### Aim of the task
Select from the records below every line that has the word "Methods" in it.

* * *

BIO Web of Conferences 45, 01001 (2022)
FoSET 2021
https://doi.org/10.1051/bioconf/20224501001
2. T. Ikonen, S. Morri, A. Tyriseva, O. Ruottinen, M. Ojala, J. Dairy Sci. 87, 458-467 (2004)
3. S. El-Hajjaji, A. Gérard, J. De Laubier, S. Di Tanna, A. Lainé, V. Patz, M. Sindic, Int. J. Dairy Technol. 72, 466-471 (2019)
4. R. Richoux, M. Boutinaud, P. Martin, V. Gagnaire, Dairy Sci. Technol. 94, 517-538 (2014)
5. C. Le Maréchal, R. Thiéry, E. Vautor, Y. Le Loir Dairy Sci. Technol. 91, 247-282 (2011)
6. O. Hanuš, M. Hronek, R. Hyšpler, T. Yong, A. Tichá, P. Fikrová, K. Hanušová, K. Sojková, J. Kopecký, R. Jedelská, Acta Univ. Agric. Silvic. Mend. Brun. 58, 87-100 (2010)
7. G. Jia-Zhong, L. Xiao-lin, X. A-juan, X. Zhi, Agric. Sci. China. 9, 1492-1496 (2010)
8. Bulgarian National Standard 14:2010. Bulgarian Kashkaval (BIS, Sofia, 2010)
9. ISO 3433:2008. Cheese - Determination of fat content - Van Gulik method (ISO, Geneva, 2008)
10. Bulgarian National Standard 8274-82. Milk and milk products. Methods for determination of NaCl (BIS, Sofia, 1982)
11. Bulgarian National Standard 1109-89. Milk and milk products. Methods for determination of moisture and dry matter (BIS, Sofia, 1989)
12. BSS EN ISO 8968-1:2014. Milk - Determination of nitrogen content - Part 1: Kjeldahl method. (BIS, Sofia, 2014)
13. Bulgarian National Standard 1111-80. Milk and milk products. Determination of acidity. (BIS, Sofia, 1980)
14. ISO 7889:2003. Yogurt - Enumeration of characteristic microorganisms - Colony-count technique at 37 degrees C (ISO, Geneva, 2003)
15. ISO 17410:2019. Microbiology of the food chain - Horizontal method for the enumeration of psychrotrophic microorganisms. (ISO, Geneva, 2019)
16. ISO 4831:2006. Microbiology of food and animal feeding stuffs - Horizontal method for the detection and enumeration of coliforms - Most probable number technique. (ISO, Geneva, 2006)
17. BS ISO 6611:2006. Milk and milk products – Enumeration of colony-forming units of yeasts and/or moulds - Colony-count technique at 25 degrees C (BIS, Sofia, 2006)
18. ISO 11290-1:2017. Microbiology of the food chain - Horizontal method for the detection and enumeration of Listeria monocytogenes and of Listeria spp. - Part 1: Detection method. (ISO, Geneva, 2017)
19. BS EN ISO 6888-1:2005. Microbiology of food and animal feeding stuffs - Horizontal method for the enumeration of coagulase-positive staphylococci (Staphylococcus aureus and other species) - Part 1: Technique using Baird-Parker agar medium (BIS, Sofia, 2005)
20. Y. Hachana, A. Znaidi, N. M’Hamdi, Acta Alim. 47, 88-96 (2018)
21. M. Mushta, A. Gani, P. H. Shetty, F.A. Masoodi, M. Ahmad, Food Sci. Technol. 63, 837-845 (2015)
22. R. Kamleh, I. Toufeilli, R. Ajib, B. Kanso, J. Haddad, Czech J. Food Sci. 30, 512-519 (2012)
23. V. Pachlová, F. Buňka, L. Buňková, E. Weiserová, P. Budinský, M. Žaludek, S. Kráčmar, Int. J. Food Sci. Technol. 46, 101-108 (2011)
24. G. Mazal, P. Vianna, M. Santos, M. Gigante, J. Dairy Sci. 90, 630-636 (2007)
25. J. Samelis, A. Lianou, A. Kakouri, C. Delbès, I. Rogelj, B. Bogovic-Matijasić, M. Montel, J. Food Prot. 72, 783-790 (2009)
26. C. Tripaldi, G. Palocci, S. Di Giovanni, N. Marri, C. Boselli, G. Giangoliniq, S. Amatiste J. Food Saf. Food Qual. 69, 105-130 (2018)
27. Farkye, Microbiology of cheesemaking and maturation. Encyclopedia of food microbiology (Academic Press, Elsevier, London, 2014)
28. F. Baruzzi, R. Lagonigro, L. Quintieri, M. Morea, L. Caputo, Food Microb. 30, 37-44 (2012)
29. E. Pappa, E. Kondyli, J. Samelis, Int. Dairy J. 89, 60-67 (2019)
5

* * *

### Task solution
10. Bulgarian National Standard 8274-82. Milk and milk products. Methods for determination of NaCl (BIS, Sofia, 1982)
11. Bulgarian National Standard 1109-89. Milk and milk products. Methods for determination of moisture and dry matter (BIS, Sofia, 1989)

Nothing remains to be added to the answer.